Exercise objective:
Please reproduce, word for word, the passage of the post on Lorentz group representations between "Edit: I am aware" and "the physical one.", inclusive.

Text to read:
# Quantum Fields living in finite dimensional non-unitary irreducible representations of the Lorentz group

In Non-unitary, finite dimensional representations of the Lorentz group it got clarified that the finite dimensional non-unitary reps of the Lorentz group are completely reducible. In physics, we use them to describe the representations of fields. Without going in the details as of why, since the post would be long, I claim that the irreps can be labelled by $$(m,n)$$, where $$m,n$$ are (half)integers since the Lorentz algebra is isomorphic to $$su(2)\oplus su(2)$$.

Now, I have a mathematical question. The above, namely that irreps can be labelled by $$(m,n)$$ would imply the representation spaces are finite dimensional. This is kind of counterintuitive to me and hard to understand, even if I see how It works using the rep theory argument. My concern is:A representation mathematically is a group homomorphism:$$SO(3,1)\to GL(V)$$, where $$V$$ is some vector space. Using the above, $$V$$ must be finite dimensional. But: up to my understanding in $$V$$ we have a list of ($$\phi_i$$), where $$\phi$$ are the field operators, which are mathematically operator valued distributions. So the main question is how can one mathematically precisely put a finite dimensional vector space structure on a space, whose elements are operator valued distributions, noting that the operators, where the distribution takes value could be possibly unbounded?

Edit: I am aware of a similar question being discussed on other posts on SE, but the explanations/questions there were not focusing on the mathematical aspect, rather the physical one.

Listed entries:
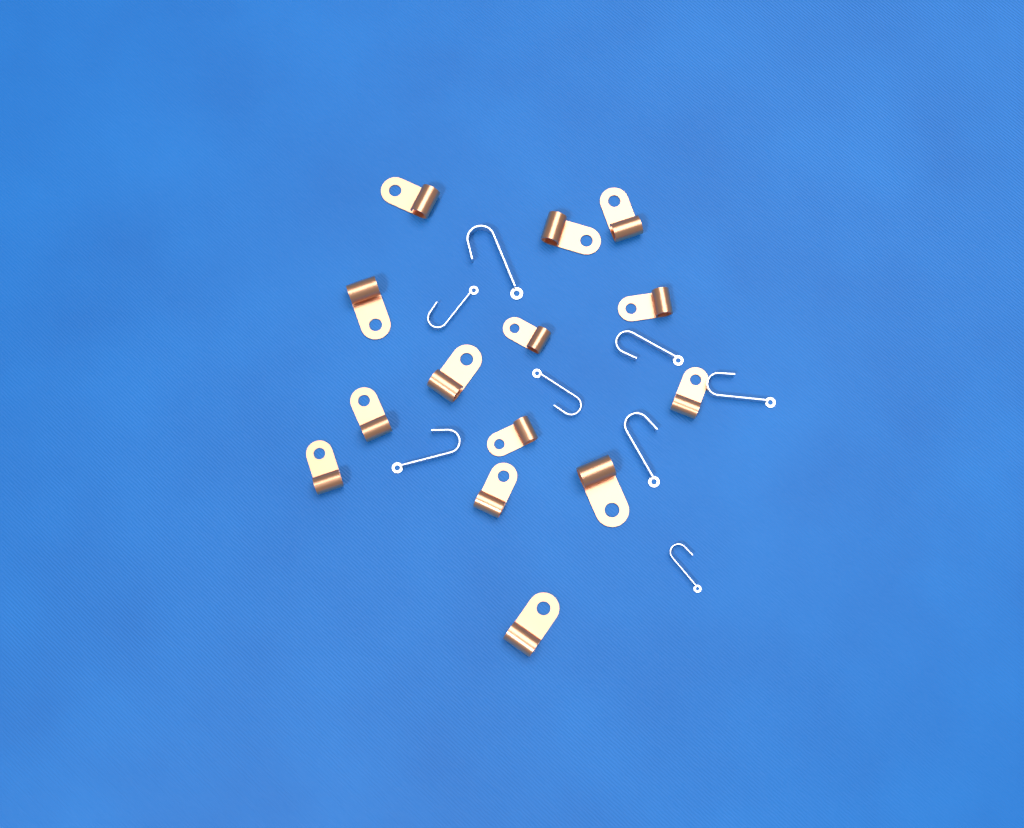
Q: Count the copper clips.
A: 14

...

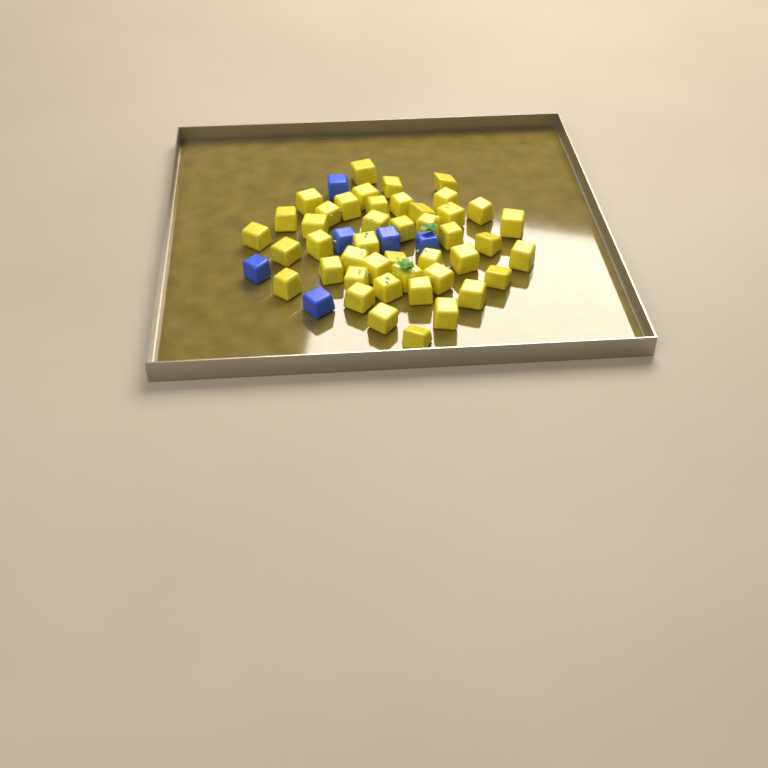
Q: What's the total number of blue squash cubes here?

Complete output:
Edit: I am aware of a similar question being discussed on other posts on SE, but the explanations/questions there were not focusing on the mathematical aspect, rather the physical one.